Matt Bai nails it:
It must be a kind of nightmare for both Clintons to be running, at this moment, against a talented black man, to be caught in an existential choice between losing their mythical status in the black community or possibly losing to a candidate they feel certain does not deserve to win. But only they can afford to be concerned right now with their own historical legacy, about seeing all that they have accomplished on behalf of their party and its commitment to fairness and equality blown away in the space of a few months. No one else is going to protect all that for them. No one around them is going to take the long view, because that’s not the way supporters think.
No one expects Mrs. Clinton to stand down and let Mr. Obama make his case unchallenged.

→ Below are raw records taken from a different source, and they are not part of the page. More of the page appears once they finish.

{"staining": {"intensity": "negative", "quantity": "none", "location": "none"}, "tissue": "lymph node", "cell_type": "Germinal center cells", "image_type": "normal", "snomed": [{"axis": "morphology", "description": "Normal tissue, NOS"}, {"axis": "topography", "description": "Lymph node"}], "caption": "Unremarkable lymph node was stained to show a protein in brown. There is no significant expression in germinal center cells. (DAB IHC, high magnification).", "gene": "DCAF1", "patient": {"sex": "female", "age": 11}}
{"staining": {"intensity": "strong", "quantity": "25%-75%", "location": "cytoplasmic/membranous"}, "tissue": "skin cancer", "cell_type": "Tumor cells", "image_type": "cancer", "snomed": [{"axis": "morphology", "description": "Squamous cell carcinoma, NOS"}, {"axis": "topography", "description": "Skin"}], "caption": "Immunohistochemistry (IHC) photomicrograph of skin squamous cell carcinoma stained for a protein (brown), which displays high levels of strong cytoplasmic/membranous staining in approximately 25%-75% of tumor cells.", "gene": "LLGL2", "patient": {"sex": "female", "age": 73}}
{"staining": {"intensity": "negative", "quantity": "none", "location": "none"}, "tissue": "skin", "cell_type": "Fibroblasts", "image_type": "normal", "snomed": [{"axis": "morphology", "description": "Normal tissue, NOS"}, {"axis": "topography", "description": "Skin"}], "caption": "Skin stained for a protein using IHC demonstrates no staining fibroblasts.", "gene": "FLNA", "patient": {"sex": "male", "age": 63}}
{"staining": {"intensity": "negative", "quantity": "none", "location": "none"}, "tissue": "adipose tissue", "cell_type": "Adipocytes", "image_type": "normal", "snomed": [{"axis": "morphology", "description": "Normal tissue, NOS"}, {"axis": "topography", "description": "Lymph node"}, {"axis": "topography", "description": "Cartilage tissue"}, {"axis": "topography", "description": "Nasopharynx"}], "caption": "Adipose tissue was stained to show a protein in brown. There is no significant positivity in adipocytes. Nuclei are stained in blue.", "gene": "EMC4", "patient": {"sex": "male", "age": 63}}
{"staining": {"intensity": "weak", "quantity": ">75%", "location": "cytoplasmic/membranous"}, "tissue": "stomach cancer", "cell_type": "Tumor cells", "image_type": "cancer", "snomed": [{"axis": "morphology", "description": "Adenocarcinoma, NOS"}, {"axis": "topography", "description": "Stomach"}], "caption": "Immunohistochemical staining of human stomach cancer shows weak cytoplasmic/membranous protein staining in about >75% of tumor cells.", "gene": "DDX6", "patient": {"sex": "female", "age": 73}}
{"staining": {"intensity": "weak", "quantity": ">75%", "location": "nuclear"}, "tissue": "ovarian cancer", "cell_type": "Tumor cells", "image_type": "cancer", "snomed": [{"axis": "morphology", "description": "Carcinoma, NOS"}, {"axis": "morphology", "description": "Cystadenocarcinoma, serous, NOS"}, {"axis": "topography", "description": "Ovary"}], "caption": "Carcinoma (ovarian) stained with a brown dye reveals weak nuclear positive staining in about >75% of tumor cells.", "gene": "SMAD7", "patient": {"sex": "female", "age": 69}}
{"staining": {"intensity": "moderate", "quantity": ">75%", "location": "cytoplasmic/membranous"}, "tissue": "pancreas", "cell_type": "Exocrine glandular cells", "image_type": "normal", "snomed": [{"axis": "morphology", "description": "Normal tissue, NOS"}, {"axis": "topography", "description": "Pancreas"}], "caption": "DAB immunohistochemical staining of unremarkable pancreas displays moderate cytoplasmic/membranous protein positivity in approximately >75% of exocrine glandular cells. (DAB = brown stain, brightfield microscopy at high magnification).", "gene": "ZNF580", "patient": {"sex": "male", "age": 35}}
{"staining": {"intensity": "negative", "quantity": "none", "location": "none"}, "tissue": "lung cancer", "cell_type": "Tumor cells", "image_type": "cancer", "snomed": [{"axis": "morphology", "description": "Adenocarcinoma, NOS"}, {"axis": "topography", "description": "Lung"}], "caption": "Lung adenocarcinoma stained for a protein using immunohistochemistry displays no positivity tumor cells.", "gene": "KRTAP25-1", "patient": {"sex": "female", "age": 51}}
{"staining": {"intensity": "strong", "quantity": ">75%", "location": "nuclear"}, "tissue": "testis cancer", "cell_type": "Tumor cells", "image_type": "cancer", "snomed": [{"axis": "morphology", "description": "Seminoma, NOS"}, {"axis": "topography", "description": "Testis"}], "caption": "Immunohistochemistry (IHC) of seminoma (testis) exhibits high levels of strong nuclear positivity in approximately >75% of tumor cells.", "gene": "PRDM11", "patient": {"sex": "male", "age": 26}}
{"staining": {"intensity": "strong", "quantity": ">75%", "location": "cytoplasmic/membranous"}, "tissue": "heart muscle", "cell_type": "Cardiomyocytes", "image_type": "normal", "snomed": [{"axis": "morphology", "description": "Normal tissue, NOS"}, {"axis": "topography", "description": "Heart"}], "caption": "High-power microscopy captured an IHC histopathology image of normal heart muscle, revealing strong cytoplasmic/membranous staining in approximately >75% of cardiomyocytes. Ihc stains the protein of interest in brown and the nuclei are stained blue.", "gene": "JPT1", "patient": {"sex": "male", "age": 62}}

She could, however, send a clear message to the cogs in the machinery she’s built that there is a line she will not cross. She could tell her Nevada allies that the job of the Democratic Party she grew up in is to make it easier for people to caucus, not harder. She could tell Robert Johnson that he needs to apologize, the same way she forced Bill Shaheen, her New Hampshire co-chairman, to resign last month. She can make it plain to all those people trying to get jobs in the next Clinton Administration that there is way to win—a rough and combative way, even—that nonetheless won’t destroy all the good that the Clintons, at least for a lot of Democrats, have come to represent.
Sadly, the evidence seems to be accumulating that this is not the plan.